WHAT IS NEEDED. Using the RabbitMQ mailing-list thread, decide whether each statement agrees with it. Answer yes or no, and quote the deciding words from the thread. 1. Renaming the mnesia directory let the poster restart rabbitmq and use it again. 2. The poster deleted the old mnesia directory. 3. The SASL log is described as full of nxdomain errors.

SUPPLIED TEXT.

+ + + + + + +

Nov 5, 2015, 10:10:44 PM11/5/15

to rabbitmq-users

Just as before, after renaming /usr/local/var/lib/rabbitmq/mnesia, I was able to restart rabbitmq and start using it again successfully. I saved the old mnesia directory. Please let me know if you need to see any parts of it.

Michael Klishin

unread,

Nov 5, 2015, 10:58:53 PM11/5/15

to rabbitm...@googlegroups.com

SASL log is full of nxdomain errors which is a domain resolution failure. This may be a red herring but is specific to your environment (VPN affects hostname resolution)

Plus the node tries to rebuild indices from scratch.

How much data was there on disk at the time of restart?

--

Michael Klishin

unread,

Nov 5, 2015, 10:59:29 PM11/5/15

to rabbitm...@googlegroups.com

All of it.

+ + + + + + +

ENTRIES SHOWN.
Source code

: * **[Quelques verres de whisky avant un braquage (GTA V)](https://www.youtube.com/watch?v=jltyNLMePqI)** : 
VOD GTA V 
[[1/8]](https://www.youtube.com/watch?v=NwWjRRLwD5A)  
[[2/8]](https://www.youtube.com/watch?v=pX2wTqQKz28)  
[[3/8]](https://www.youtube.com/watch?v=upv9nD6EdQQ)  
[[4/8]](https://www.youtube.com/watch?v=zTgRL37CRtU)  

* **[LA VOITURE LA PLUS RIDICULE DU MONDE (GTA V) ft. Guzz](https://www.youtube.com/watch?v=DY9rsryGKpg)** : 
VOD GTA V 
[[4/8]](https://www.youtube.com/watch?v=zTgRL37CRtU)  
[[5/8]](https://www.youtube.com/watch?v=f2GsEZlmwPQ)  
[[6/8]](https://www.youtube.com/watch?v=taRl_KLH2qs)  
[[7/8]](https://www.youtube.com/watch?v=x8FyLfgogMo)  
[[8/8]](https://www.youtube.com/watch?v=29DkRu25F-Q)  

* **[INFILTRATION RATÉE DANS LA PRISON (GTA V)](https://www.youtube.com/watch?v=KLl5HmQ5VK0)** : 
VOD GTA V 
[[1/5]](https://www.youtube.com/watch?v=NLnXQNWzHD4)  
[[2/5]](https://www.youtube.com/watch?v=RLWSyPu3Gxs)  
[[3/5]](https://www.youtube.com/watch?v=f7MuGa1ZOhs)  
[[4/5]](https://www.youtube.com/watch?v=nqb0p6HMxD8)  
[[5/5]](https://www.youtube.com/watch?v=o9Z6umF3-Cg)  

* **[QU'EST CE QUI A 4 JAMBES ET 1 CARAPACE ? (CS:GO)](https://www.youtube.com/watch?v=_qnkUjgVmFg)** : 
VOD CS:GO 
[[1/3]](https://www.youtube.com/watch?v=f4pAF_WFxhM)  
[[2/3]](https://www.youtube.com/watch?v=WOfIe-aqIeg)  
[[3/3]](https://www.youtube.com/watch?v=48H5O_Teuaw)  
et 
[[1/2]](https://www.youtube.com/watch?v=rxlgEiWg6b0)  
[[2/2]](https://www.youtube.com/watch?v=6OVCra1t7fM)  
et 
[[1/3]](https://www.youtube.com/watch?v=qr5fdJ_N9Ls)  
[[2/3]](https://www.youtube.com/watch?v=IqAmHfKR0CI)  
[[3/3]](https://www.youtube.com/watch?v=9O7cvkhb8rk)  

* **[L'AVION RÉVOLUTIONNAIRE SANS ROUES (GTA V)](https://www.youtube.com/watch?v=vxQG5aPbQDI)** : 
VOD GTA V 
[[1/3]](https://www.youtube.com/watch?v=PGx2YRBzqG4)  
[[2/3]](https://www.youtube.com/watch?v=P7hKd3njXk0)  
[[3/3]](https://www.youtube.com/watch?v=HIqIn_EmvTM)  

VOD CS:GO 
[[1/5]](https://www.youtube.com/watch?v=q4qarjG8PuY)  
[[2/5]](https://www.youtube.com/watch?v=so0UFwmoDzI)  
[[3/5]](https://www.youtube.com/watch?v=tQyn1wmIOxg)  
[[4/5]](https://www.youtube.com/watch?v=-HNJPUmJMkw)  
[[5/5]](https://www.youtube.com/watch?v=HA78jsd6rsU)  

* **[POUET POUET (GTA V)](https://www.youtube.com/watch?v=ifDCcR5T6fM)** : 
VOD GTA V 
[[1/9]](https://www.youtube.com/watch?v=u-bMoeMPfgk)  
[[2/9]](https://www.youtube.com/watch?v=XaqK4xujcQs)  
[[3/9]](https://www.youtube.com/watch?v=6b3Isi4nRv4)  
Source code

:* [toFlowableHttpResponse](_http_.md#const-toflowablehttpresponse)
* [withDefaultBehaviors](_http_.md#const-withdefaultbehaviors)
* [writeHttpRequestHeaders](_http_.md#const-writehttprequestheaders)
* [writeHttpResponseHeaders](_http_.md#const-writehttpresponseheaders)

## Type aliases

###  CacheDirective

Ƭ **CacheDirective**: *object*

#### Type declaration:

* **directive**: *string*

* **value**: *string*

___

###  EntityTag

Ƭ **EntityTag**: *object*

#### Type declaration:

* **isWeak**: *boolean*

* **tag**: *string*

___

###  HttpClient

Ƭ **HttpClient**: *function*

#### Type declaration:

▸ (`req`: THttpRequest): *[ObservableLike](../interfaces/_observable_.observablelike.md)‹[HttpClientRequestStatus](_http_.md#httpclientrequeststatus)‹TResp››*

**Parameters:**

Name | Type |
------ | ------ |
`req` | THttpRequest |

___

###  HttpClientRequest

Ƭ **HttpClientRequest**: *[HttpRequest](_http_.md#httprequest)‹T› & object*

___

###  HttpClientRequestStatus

+ + + + + + +

ANSWER BELOW.
1. Yes: "after renaming /usr/local/var/lib/rabbitmq/mnesia, I was able to restart rabbitmq and start using it again successfully."
2. No: "I saved the old mnesia directory."
3. Yes: "SASL log is full of nxdomain errors which is a domain resolution failure."